John Dalton investigated into the great depths of chemistry. He came up with a theory on the smallest particles in the universe, of what makes up what we call "matter". All matter consists of indivisible particles. Dalton gave the name to these minute particles, the atom.
There are different types of atoms, these are called elements. Hydrogen, oxygen and nitrogen are examples of elements. Each of these elements is different from one another only by its weight. Atoms of the same element all have the same mass. Atoms of different elements are different in mass. Dalton used symbols to represent the elements. He imagined atoms to be tiny spheres, thus to draw atoms would be to draw circles.
He used patterns within the circles to distinguish the different elements. Using this way to symbolize invisible atoms, he could experiment with their combining properties. He created a "Table of Atomic Weights" and using the information from this table, he placed them in a significant order determined by the weight of the elements, comparing them to hydrogen, the lightest element, which is number one on the table and has the atomic number of 1.
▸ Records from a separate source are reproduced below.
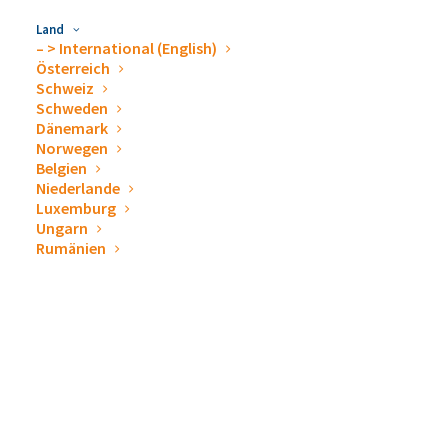
Land
– > International (English)
Österreich
Schweiz
Schweden
Dänemark
Norwegen
Belgien
Niederlande
Luxemburg
Ungarn
Rumänien
Weihnachtsfeier 2025: Après-Ski, der Winter kann
kommen!
12. Dezember 2025
ARTIKEL LESEN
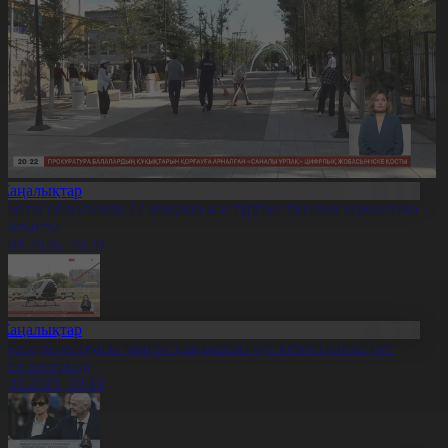
Жаңалықтар
лматы облысында 22 мыңнан аса тұрғын тазалық жұмысына
тсалысты
6.08.2026, 20:20
Жаңалықтар
станада жолаушы мінген ұшқышсыз әуе кемесі алғаш рет
уеге көтерілді
6.08.2026, 20:19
Dalton discovered the "Law of Multiple Proportions". This states that the weights of elements always combine with one another in ratios of small whole numbers. Dalton experimented with a gas called nitric oxide (NO) and oxygen (O). He reacted them together to produce a third type of gas. The results were determined by the proportions or ratios of the two reacting gasses.
2NO + O -> N2O3
NO + O -> NO2
Dalton carried out experiments like this, using the law of multiple proportions, and completed the table of atomic weights.
Dalton concluded on the discovery of atoms, the "Atomic Theory of Matter"
1. Matter consists of indivisible atoms.
2. All of the atoms of a given chemical element are identical in mass and in all other properties.
3. Different chemical elements have different kinds of atoms; in
particular, their atoms have different masses.
4. Atoms are indestructible and retain their identities in chemical
5. A compound forms from its elements through the combination of atoms of
6. Unlike elements in small whole number ratios, such as 1 to 1, 2 to 2, 2 to 3, and so on.